Moving O’Reilly back to center

O’Reilly showed last season that he is versatile in that he can be both a top line winger as well as a top-six center. In 80 games last year as Matt Duchene’s left winger, he scored a career high 64 points including 28 goals.

After seeing Paul Stastny sign with another team as a free agent, the Avalanche thought Nathan MacKinnon was ready to assume full time duties as the team’s second line center. As some suspected, MacKinnon was not ready to play one of the hardest positions in the NHL and has struggled this season.

Due to the forward group’s scoring struggles, head coach Patrick Roy has been shuffling lines and for the past four games O’Reilly has been centering Alex Tanguay and Jarome Iginla and the team has won three of its last four.

MacKinnon has also scored three points, including two goals, in those four games after being shifted back to right wing.

Nathan Mackinnon (Amy Irvin / The Hockey Writers)
Nathan Mackinnon (Amy Irvin / The Hockey Writers)

The four games may be a small sample size but the three wins are still three wins and are helping the Avalanche propel themselves back into the playoff conversation. The current lines seem to be clicking well and there’s no need to change things.

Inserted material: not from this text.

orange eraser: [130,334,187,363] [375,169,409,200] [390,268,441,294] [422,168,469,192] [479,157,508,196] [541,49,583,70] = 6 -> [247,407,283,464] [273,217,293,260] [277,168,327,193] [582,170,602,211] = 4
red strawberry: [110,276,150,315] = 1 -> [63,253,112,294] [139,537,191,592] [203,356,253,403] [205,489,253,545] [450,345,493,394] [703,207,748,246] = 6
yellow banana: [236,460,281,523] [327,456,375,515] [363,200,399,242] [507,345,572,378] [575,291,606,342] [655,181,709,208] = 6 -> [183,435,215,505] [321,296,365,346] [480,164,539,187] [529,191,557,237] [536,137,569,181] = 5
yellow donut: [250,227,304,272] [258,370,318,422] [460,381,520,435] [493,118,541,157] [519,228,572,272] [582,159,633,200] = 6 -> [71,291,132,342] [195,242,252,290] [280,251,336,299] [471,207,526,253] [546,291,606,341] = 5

If they maintain a similar pace, they could very well move past the slumping Los Angeles Kings for that last Western Conference wild card spot.

Contract negotiations

It’s well known that O’Reilly hasn’t been the easiest to deal with when it came time for both of his contract extensions. The first extension took an offer sheet from the Calgary Flames for a deal to get done and the second extension almost went to arbitration.

Where the blame lies is not so clear but it’s best to assume it was 50/50. If this management group can mend fences, they stand a good chance of being able to extend O’Reilly to terms that would make both player and team happy.

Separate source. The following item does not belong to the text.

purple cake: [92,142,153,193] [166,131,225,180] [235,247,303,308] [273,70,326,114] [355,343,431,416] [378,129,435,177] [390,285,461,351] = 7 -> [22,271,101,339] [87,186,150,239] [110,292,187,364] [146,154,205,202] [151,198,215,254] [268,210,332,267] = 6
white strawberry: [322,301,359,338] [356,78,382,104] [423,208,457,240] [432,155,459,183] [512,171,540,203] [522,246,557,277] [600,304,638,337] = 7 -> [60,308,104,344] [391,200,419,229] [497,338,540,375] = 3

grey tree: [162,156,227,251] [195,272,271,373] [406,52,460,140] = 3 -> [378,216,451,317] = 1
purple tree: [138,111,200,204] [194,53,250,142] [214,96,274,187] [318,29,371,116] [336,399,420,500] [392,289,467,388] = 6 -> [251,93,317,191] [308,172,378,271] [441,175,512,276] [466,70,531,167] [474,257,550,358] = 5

The narrative during both extension talks was that the team was unwilling to sign O’Reilly to a cap hit higher than Duchene’s, who the team sees as its best player and thus should be its highest paid. Currently, they both have identical cap hits but Duchene’s contract takes him to the end of the 2018-19 season while O’Reilly’s expires at the end of next season.

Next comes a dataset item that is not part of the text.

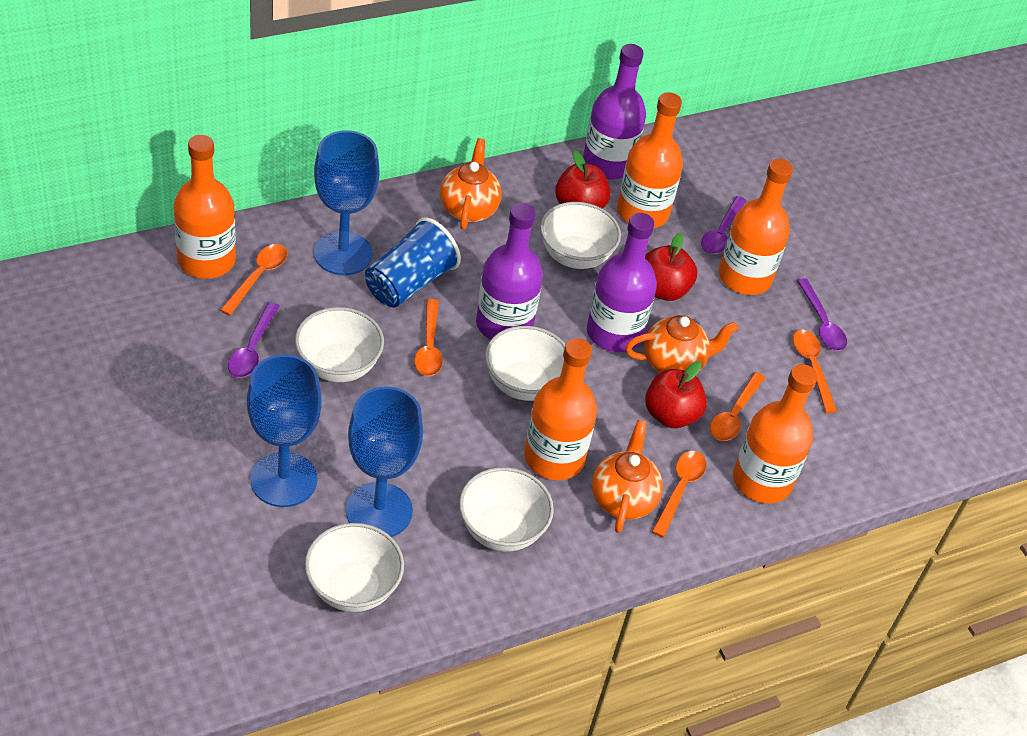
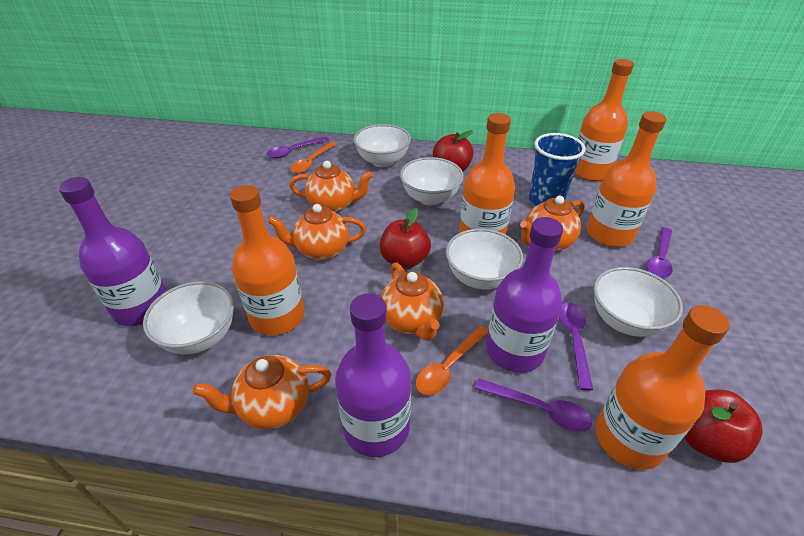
blue goblet: [247,354,322,507] [314,130,380,275] [346,386,423,537] = 3 -> none = 0
orange spoon: [220,244,287,316] [414,299,443,376] [652,451,706,537] [710,372,766,441] [793,329,837,413] = 5 -> [290,142,337,174] [415,326,488,395] = 2
orange teapot: [440,138,502,230] [592,420,663,533] [625,315,739,373] = 3 -> [193,355,331,429] [267,204,366,260] [289,161,373,213] [381,262,444,341] [520,196,585,251] = 5
purple spoon: [228,302,279,378] [701,196,746,254] [797,278,847,351] = 3 -> [267,137,329,158] [475,378,592,432] [559,302,593,391] [647,227,673,278] = 4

The idea that your best player should be your best paid looks good in theory but sometimes it doesn’t work that way. Duchene took a massive discount to continue to play for his favorite childhood team. It would be nice if O’Reilly had the same loyalty, but you can’t expect him to and to ask him to do so would risk alienating one of your best players.

2 thoughts on “Trading O’Reilly Would Be Roy’s Biggest Mistake”

  1. Lost all credibility with one sentence: “After trading Paul Stastny…”. Didn’t read another word in the story. Stastny wasn’t traded. He walked away as a free agent, with the Avalanche getting nothing in return. Part of the reason the Avalanche WILL trade O’Reilly is due to that fact: they will not watch one of their players walk away for nothing again.

    • You’re right, I had a brain fart.

      As for whether O’Reilly walks away for nothing, I think it depends on the Avalanche’s situation next year. If by the trade deadline they look like they’re going to make a deep run into the playoffs and O’Reilly has been performing better than he has this year, I can see them keeping him around with hopes they can re-sign him and the justification that they are treating him like a rental player the rest of the way. Just like the Stastny situation last year.